Oleh: Achmad Nur Hidayat (Pakar Kebijakan Publik Narasi Institute)
Anggaran pendapatan dan belanja negara (APBN) pada periode Mei 2022 kembali mencetak surplus. Besarannya adalah Rp 132,2 triliun atau 0,74% terhadap produk domestik bruto (PDB)
“APBN kita kembali surplus Rp 132,2 triliun. Tahun lalu kita defisit Rp 219 triliun,” kata Menteri Keuangan, Sri Mulyani Indrawati, dalam konferensi pers APBN Kita, Kamis (23/6/2022)
Belanja negara mencapai Rp 938,2 triliun (34,6%), terdiri dari belanja Kementerian Lembaga (KL) Rp 319,2 triliun (33,7%), belanja non KL Rp 334,7 triliun (33,5%) dan transfer ke daerah dan dana desa Rp 284,3 triliun (36,9%).
Sementara itu penerimaan negara mencapai Rp 1.070,4 triliun (58%) atau tumbuh 47,3.
Penerimaan pajak mencapai Rp 705,82 triliun (55,8%).
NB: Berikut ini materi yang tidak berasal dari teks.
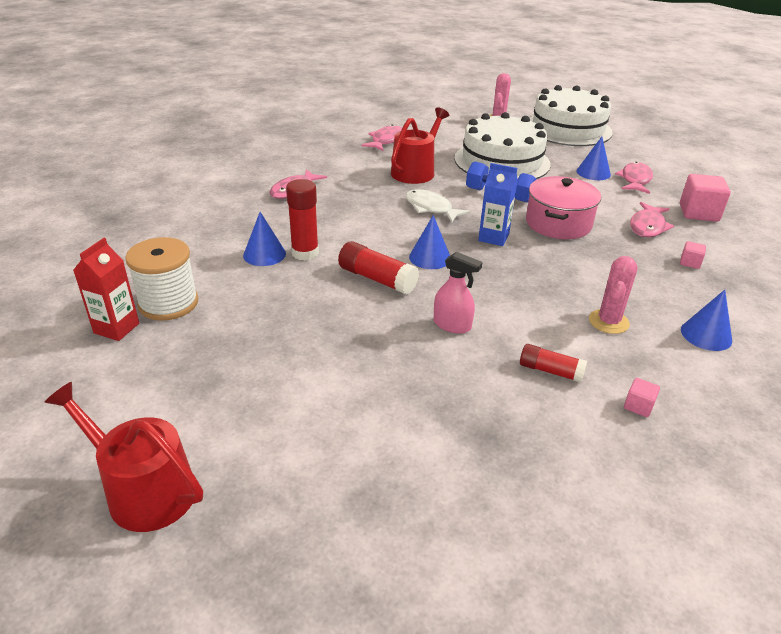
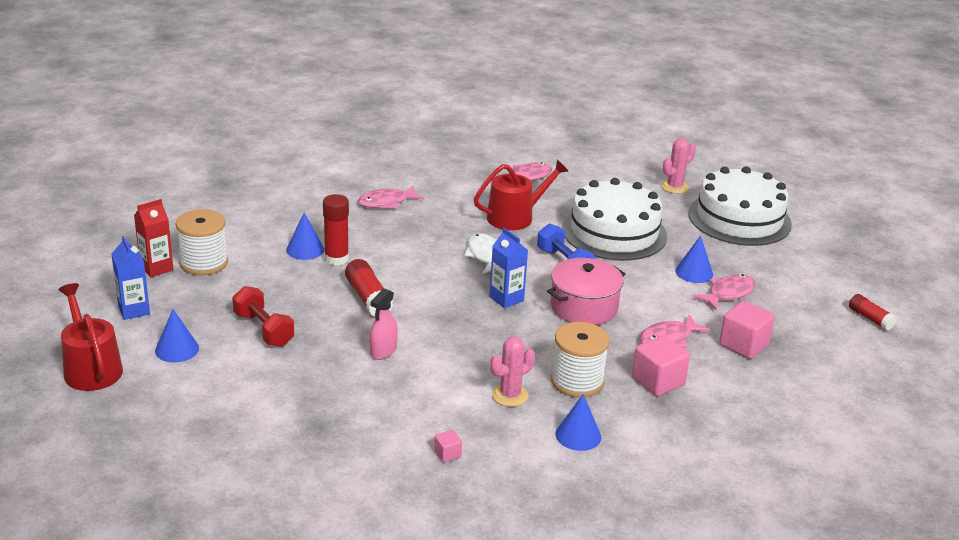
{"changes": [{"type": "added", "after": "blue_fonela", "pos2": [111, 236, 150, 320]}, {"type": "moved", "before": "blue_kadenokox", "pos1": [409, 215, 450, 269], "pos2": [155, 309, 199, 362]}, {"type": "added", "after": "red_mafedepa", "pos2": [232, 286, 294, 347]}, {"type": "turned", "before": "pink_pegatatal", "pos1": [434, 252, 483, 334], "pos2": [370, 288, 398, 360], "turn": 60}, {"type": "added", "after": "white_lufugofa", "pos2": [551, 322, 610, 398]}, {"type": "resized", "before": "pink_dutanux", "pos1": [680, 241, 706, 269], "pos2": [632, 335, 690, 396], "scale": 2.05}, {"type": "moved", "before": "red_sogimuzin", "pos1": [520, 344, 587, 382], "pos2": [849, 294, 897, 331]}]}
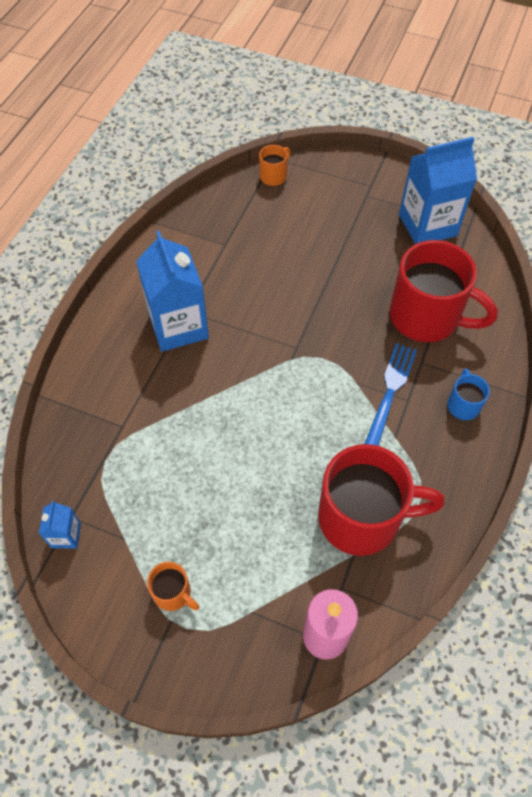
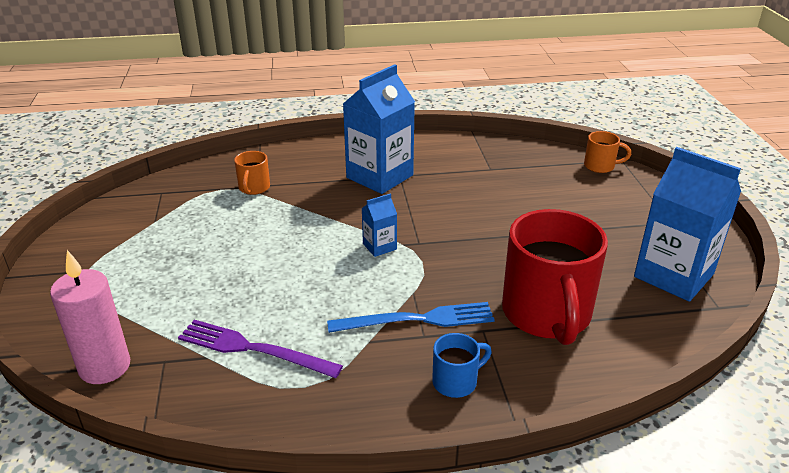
{"changes": [{"type": "replaced", "before": "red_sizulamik", "after": "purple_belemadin", "pos1": [318, 444, 445, 556], "pos2": [178, 320, 343, 378]}, {"type": "moved", "before": "orange_sizulamik", "pos1": [147, 562, 199, 611], "pos2": [234, 151, 270, 195]}, {"type": "moved", "before": "blue_fonela", "pos1": [39, 501, 81, 549], "pos2": [361, 193, 397, 257]}]}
Terdiri dari PPh non migas mencapai Rp 418,7 triliun, PPN dan PPnBM Rp 247,82 triliun, PBB dan pajak lainnya Rp 3,26 triliun dan PPh Migas Rp 36,04 triliun. Penerimaan Negara Bukan Pajak (PNBP) Rp 224,1 triliun (66,8%). Besarnya PNBP ditopang oleh penerimaan dari sektor komoditas. Kepabeanan dan cukai mencapai Rp 140,3 triliun (57,3%).
Pembiayaan utang turun drastis, yaitu 72,5% dibandingkan periode yang sama 2021. SBN neto mencapai Rp 75,3 triliun atau 7,6% dari total Rp 991,3 triliun. Sedangkan pinjaman mencapai Rp 15,7 triliun.
“Kita memiliki kas lebih Rp 215,5 triliun,” pungkasnya.
Dengan surplusnya APBN ini maka sesungguhnya wacana pemerintahan untuk menaikkan BBM mesti dibatalkan. Karena kenaikan harga BBM ini akan semakin menyengsarakan masyarakat yang secara ekonomi masih terdampak akibat pandemi dan inflasi yang terjadi.
Masyarakat pun memiliki hak untuk dapat merasakan surplus APBN yang ada. Jangan hanya segelintir orang saja yang menikmati dari surplus APBN yang ada saat ini berupa proyek-proyek mercusuar yang dijalankan oleh pemerintah tapi surplus ini haruslah dapat dinikmati seluas luasnya masyarakat Indonesia salah satunya dengan tidak menaikkan harga BBM dan Tarif Dasar Listrik.